Using `ome-writers`

Basic Pattern

Almost all functionality of ome-writers begins by creating an AcquisitionSettings object, which describes the desired output dataset. This object is then passed to create_stream to setup the output hierarchy and prepare for receiving frames:

from ome_writers import AcquisitionSettings, Dimension


settings = AcquisitionSettings(
    root_path="example.ome.zarr",
    dimensions=[
        Dimension(name="t", count=2, chunk_size=1, type="time", unit="s"),
        Dimension(name="c", count=3, chunk_size=1, type="channel"),
        Dimension(name="z", count=32, chunk_size=16, type="space", unit="um"),
        Dimension(name="y", count=1024, chunk_size=512, type="space", unit="um"),
        Dimension(name="x", count=1024, chunk_size=512, type="space", unit="um"),
    ],
    dtype="uint16",
)

with create_stream(settings) as stream:
    for frame in frame_iterator():
        stream.append(frame)

As you can see, the Dimension objects are a key part of the AcquisitionSettings, describing the shape and chunking of each dimension in the dataset, along with other critical metadata.

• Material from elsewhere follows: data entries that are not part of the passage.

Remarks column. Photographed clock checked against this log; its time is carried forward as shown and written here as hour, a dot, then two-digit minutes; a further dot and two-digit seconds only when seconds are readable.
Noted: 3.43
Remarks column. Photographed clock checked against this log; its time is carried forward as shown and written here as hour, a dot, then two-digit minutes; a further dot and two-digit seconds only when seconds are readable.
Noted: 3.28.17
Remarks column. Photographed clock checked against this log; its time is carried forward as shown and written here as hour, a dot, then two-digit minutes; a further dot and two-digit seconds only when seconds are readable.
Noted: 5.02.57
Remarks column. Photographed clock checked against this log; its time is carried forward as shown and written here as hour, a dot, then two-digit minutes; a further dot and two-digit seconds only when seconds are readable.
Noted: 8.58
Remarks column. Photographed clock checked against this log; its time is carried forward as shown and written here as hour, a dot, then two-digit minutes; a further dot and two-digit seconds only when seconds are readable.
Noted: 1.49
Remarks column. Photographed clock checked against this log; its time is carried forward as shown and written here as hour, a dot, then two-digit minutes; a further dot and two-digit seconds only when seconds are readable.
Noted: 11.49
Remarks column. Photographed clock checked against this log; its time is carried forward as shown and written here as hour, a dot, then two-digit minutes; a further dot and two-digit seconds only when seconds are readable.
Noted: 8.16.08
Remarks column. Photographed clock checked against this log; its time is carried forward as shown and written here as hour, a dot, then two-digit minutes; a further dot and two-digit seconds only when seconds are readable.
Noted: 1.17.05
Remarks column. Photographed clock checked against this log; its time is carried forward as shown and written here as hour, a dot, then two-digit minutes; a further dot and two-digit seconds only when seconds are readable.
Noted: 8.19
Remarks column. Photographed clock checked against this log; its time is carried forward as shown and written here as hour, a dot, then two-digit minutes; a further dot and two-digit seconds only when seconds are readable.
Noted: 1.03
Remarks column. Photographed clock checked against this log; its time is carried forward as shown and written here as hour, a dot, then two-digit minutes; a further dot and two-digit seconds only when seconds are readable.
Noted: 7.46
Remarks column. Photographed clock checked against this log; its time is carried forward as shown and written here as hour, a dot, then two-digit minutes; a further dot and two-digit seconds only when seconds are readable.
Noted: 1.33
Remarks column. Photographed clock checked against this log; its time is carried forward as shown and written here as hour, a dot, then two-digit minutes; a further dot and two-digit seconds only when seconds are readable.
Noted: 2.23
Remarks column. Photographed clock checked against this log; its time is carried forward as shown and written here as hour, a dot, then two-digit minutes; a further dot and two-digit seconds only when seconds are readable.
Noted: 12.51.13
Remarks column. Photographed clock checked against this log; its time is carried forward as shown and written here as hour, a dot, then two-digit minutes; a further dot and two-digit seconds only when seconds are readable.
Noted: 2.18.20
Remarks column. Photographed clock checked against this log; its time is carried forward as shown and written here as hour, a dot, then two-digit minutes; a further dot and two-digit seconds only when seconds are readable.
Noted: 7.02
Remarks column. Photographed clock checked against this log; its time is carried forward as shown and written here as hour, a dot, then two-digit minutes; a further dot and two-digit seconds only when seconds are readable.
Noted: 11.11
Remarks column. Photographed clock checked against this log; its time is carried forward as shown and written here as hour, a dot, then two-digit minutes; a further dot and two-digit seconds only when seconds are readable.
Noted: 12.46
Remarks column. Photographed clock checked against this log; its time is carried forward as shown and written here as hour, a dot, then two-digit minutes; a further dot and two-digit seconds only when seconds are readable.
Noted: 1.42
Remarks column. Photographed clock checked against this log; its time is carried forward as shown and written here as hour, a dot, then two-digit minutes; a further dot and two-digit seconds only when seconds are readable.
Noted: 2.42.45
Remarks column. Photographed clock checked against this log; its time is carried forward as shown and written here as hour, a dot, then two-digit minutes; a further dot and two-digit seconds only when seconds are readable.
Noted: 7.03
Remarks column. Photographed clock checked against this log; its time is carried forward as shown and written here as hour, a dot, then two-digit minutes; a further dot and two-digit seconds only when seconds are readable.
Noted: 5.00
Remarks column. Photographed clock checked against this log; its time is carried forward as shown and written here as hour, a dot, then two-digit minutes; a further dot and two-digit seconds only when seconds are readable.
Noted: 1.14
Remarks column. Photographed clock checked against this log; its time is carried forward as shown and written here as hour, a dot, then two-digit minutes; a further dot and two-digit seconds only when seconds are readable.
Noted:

So it pays to understand the Dimension class well.

Shorthand for standard axis names

The dims_from_standard_axes helper function may be used to create a list of Dimension objects from a dictionary of StandardAxis names ("p", "t", "c", "z", "y", "x") and their sizes:

The dimensions list shown above could have been created like this:

from ome_writers import dims_from_standard_axes

dims = dims_from_standard_axes(
    {"t": 2,"c": 3,"z": 32,"y": 1024,"x": 1024},
    chunk_shapes={"z": 16, "y": 512, "x": 512},
)

Modifying Output Format

Both the suffix of the root_path and the format key in the AcquisitionSettings may be used to specify the output format:

# Specify OME-TIFF via suffix
settings = AcquisitionSettings(
    root_path='output.ome.tiff',
    ...
)

# Specify OME-TIFF via format (let format pick suffix)
settings = AcquisitionSettings(
    root_path='output',
    format="ome-tiff",
    ...
)

# Specify OME-Zarr via suffix
settings = AcquisitionSettings(
    root_path='output.ome.zarr',
    ...
)

# Specify OME-Zarr via format (let format pick suffix)
settings = AcquisitionSettings(
    root_path='output',
    format="ome-zarr",
    ...
)

Warning: Don't omit both format and suffix

It is not recommended, and may be an error in the future, to omit the format key when the root_path does not have a suffix.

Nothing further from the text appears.